Supplied material:
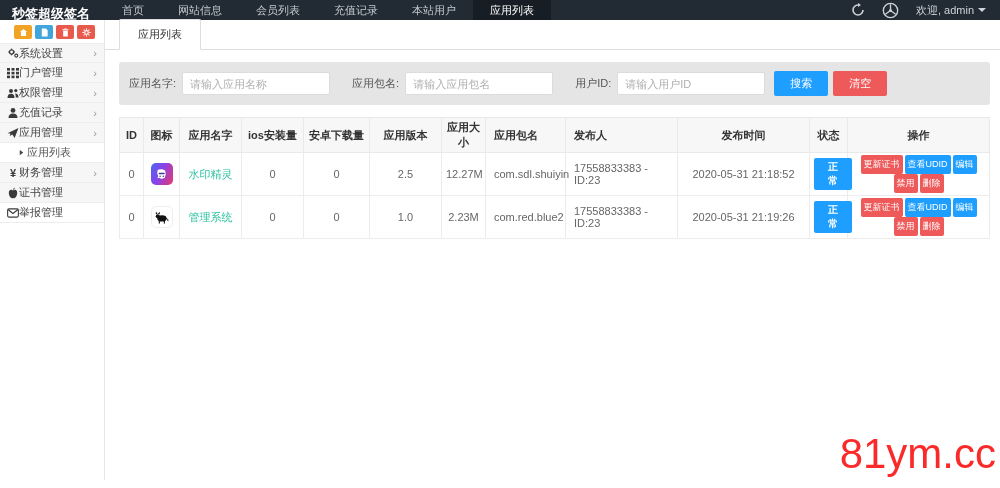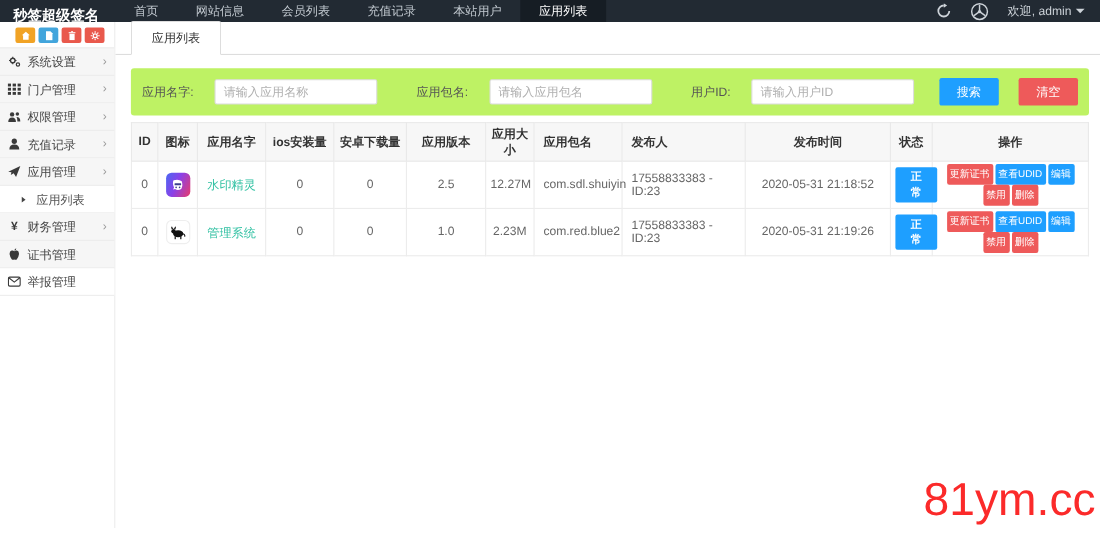--- a/index.html
+++ b/index.html
@@ -23,37 +23,37 @@
   .layout { display:flex; height:460px; }
   .sidebar { width:105px; background:#fff; border-right:1px solid #e6e6e6; flex:none; }
   .mini-toolbar { display:flex; gap:3px; padding:5px 0 4px 14px; }
   .mini-btn { width:18px; height:14px; border:none; border-radius:2px; display:flex; align-items:center; justify-content:center; cursor:pointer; }
   .mini-btn svg { display:block; }
   .mb-orange { background:#f1a325; }
   .mb-blue { background:#42a5dc; }
   .mb-red { background:#e9594c; }
 
   .side-menu { list-style:none; }
-  .side-menu li { display:flex; align-items:center; gap:6px; height:20px; padding:12px 7px;
+  .side-menu li { display:flex; align-items:center; height:20px; padding:4px 7px;
     font-size:11px; color:#444; background:#f6f6f6; border-bottom:1px solid #ededed; cursor:pointer; white-space:nowrap; }
   .side-menu li:first-child { border-top:1px solid #ededed; }
   .side-menu li .chev { margin-left:auto; color:#999; font-size:11px; }
   .side-menu li.sub { background:#fff; padding-left:15px; color:#555; }
   .side-menu li.sub .subarrow { color:#333; font-size:8px; }
   .side-menu li.plain { background:#fff; }
   .side-ic { width:12px; height:12px; flex:none; display:flex; align-items:center; justify-content:center; color:#3a3a3a; font-size:11px; font-weight:bold; }
 
   
   .content { flex:1; position:relative; background:#fff; }
   .tabbar { height:30px; border-bottom:1px solid #ddd; display:flex; align-items:flex-end; padding-left:14px; }
   .tab { background:#fff; border:1px solid #ddd; border-bottom:1px solid #fff; margin-bottom:-1px;
     border-radius:2px 2px 0 0; padding:7px 18px 7px; font-size:11px; color:#333; cursor:pointer; }
 
-  .search-panel { margin:12px 14px 6px; background:#bef264; border-radius:3px; padding:9px 10px;
-    display:flex; align-items:center; font-size:11px; color:#555;justify-content:space-between; }
+  .search-panel { margin:12px 14px 12px; background:#e5e5e5; border-radius:3px; padding:9px 10px;
+    display:flex; align-items:center; font-size:11px; color:#555; }
   .sp-label { margin-right:6px; white-space:nowrap; }
   .sp-gap { margin-left:22px; }
   .search-panel input { width:148px; height:23px; border:1px solid #dcdcdc; border-radius:2px;
     padding:0 7px; font-size:11px; color:#333; background:#fff; outline:none;
     font-family:"Liberation Sans","DejaVu Sans",sans-serif; }
   .search-panel input::placeholder { color:#b0b0b0; }
   .btn { border:none; border-radius:2px; color:#fff; font-size:11px; padding:5px 16px; cursor:pointer;
     font-family:"Liberation Sans","DejaVu Sans",sans-serif; }
   .btn-search { background:#1e9fff; margin-left:9px; }
   .btn-clear { background:#ee5a5a; margin-left:5px; }

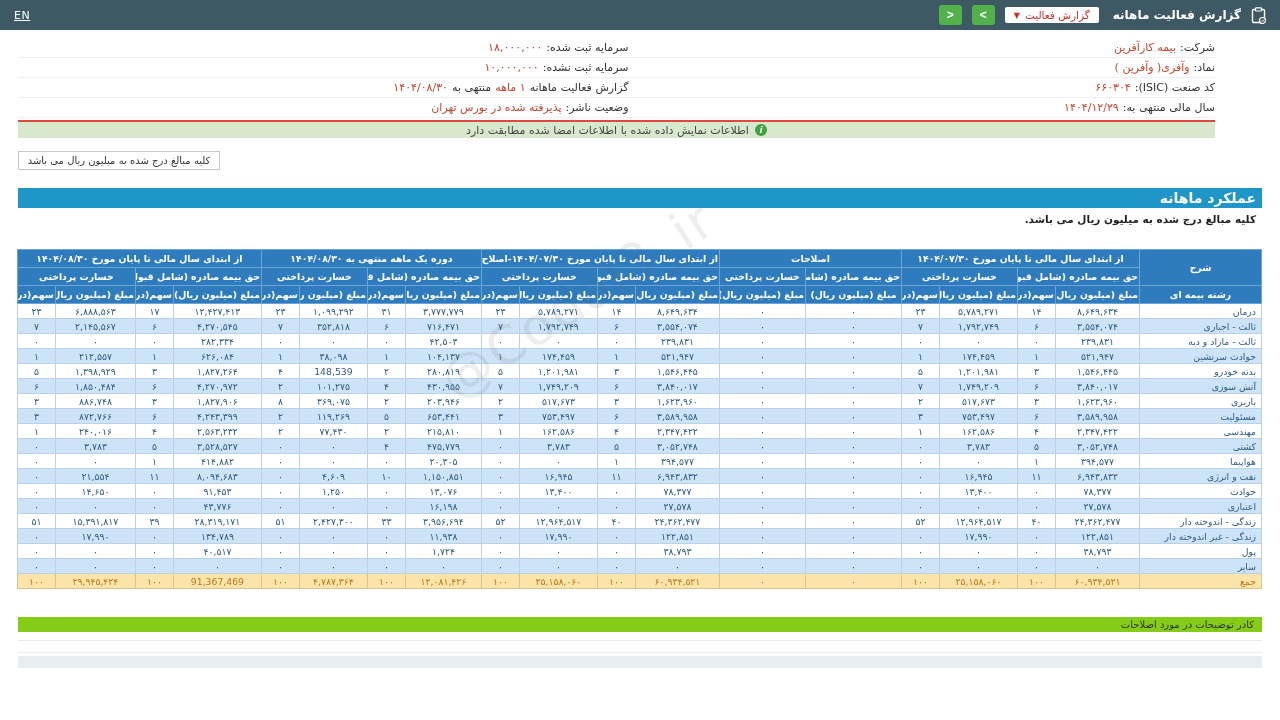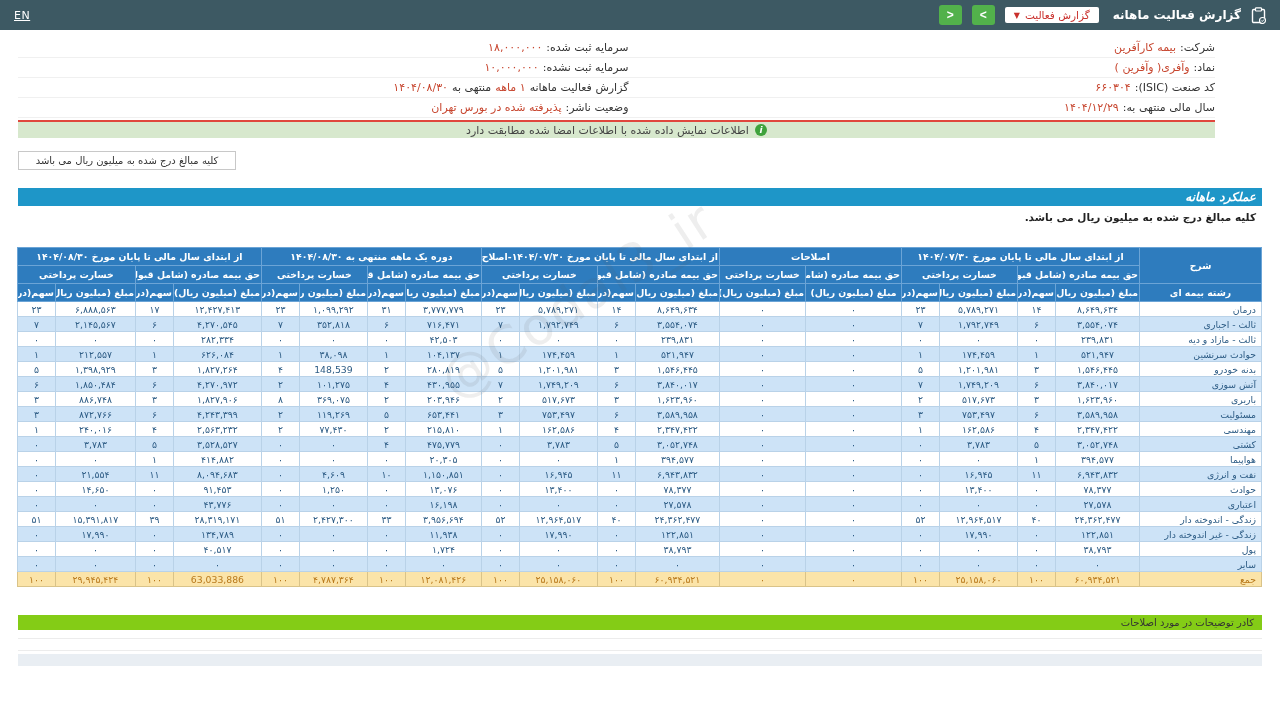--- a/index.html
+++ b/index.html
@@ -32,24 +32,24 @@
   .info-col-left{width:51%;}
   .info-row{height:20px;display:flex;align-items:center;border-bottom:1px solid #f0f0f0;font-size:11px;gap:4px;}
   .info-label{color:#333;}
   .info-value{color:var(--link-color);}
   
   .notice{margin:0 65px 0 18px;background:var(--notice-bg);height:16px;display:flex;align-items:center;justify-content:center;
     gap:6px;font-size:11px;color:#444;}
   .i-icon{display:inline-block;width:12px;height:12px;border-radius:50%;background:#3fa23c;color:#fff;
     font-size:9px;line-height:12px;text-align:center;font-style:italic;font-weight:bold;}
   
-  .amounts-box{margin:13px 18px 0;width:218px;margin-inline-start:auto;border:1px solid #c8c8c8;
+  .amounts-box{margin:13px 18px 0;width:202px;margin-inline-start:auto;border:1px solid #c8c8c8;
     font-size:10px;color:#333;text-align:center;padding:3px 2px;background:#fff;}
   
-  .band{margin:18px 18px 0;background:var(--band-bg);color:#fff;font-size:12px;font-weight:bold;padding:2px 6px;font-style:italic;}
+  .band{margin:18px 18px 0;background:var(--band-bg);color:#fff;font-size:14px;font-weight:bold;padding:2px 6px;}
   .band-note{margin:5px 24px 0;font-size:10.5px;font-weight:bold;color:#222;text-align:right;}
   
   .table-wrap{margin:24px 18px 0;}
   table{border-collapse:collapse;width:1244px;table-layout:fixed;}
   th{background:var(--thead-bg);color:#fff;border:1px solid #6ba4d6;font-weight:bold;font-size:9.3px;
     padding:3px 1px;white-space:nowrap;overflow:hidden;}
   td{border:1px solid #b9d2e8;padding:1px 3px;text-align:center;color:var(--cell-text);font-size:9.3px;
     white-space:nowrap;overflow:hidden;height:15px;}
   td.name{text-align:right;padding-right:5px;}
   tbody tr:nth-child(even){background:var(--alt-row);}
@@ -593,21 +593,21 @@
           <td class="">۰</td>
           <td class="">۰</td>
           <td class="">۶۰,۹۳۴,۵۲۱</td>
           <td class="">۱۰۰</td>
           <td class="">۲۵,۱۵۸,۰۶۰</td>
           <td class="">۱۰۰</td>
           <td class="">۱۲,۰۸۱,۴۲۶</td>
           <td class="">۱۰۰</td>
           <td class="">۴,۷۸۷,۳۶۴</td>
           <td class="">۱۰۰</td>
-          <td class="">63,033,886</td>
+          <td class="">91,367,469</td>
           <td class="">۱۰۰</td>
           <td class="">۲۹,۹۴۵,۴۲۴</td>
           <td class="">۱۰۰</td>
         </tr>
       </tbody>
   </table>
 </div>
 
 <div class="footers" id="footers">
     <div class="panel">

Required action:
Among the lines of the data, some contain the word "inline". How many are there? Reply with the number alone.

Exercise result:
3